Verse 4 says that the Levites stood up upon the stairs when they cried out to the Lord. In other words, they went up on the platform that Ezra had used in the previous chapter. In our day, when microphones and sound systems make it easy to communicate with large crowds, we might not think too much of the importance of the Levites ascending a platform. But this was of tremendous importance to them. It shows that they were zealous for all the people to be united in this prayer of confession, so that God would hear them as a corporate body and have mercy on them.

Three things stand out clearly in today’s text.

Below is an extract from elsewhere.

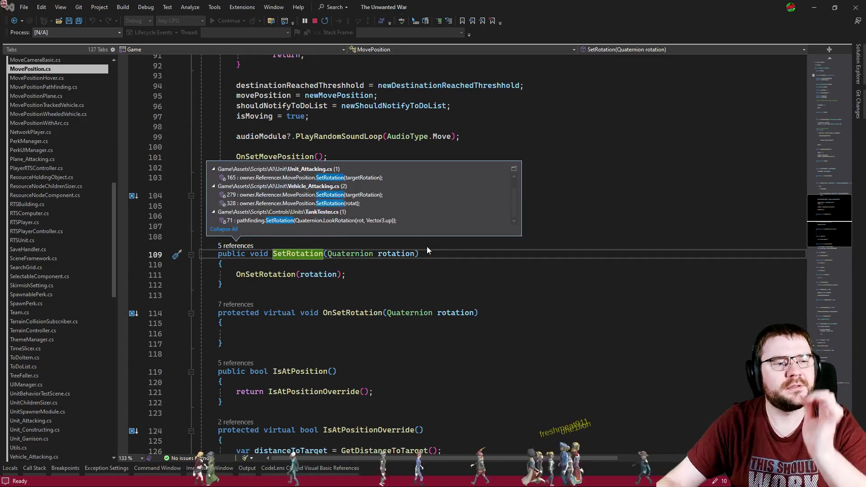
scroll(447, 205, "up", 1)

First, Nehemiah made it abundantly clear that any genuine renewal of interest in and commitment to the Lord must begin with sincere, heartfelt repentance. Until and unless we understand how grievous our sin is to God, we will never be able to approach him with a full recognition of his own greatness and glory. We must come to him as miserable and condemned sinners, pleading no righteousness of our own but looking only to the shed blood of his dear Son, the Lord Jesus Christ.

Second, our renewal and commitment to the Lord must be grounded squarely in the Bible. That is the only place where we learn the greatness of our sin and misery, the wonders of our redemption, and how to express our gratitude to the Lord in lives of thankful obedience and piety. The reading of holy Scripture must be prominent both in our private devotions and in our public worship. Our God is not silent. He has made himself and his will known inerrantly and infallibly only in one place. His Word is one of his greatest gifts to his church.

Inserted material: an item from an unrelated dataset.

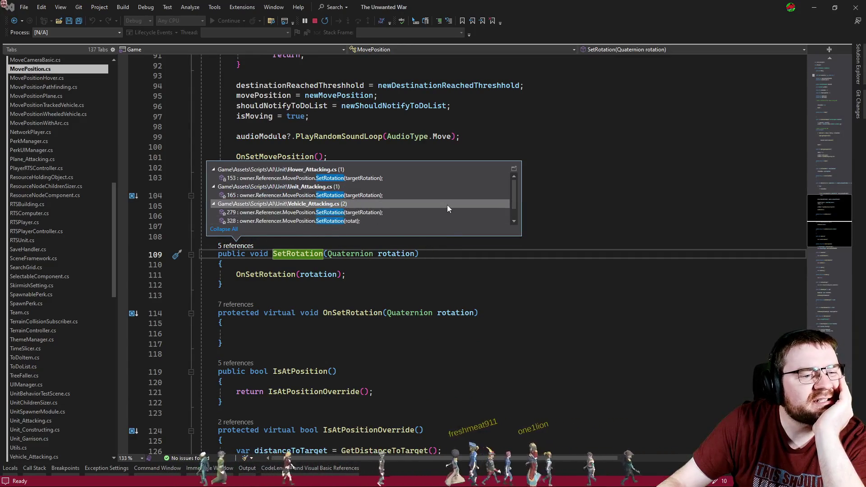
scroll(391, 196, "down", 1)
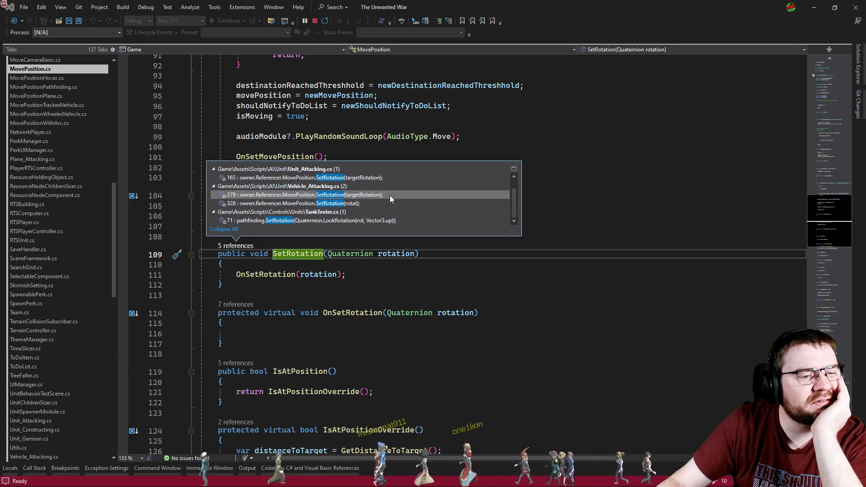
double_click(389, 196)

And finally, the reality of our renewal and commitment can only be judged by the results that it produces in our hearts and lives. Does it produce repentance? Does it make our lives conform more and more to the standards of God’s holy law? If not, the problem is not God’s nor the Bible’s, but ours. In that case, we have quenched the Spirit and not allowed the Word to change our thinking or behavior. As my theology professor used to say, “If you don’t have the fruit, you don’t have the root.” It should be one of our highest priorities to reflect the marvelous grace of God in every aspect of our lives.

Nehemiah summons you to a more faithful walk with Jesus Christ. Look now to the cross and to the precious blood shed there. Trust the power of God’s indwelling Spirit to make it a reality for you, the members of your family, this church and the kingdom of our Lord and Savior Jesus Christ! Amen.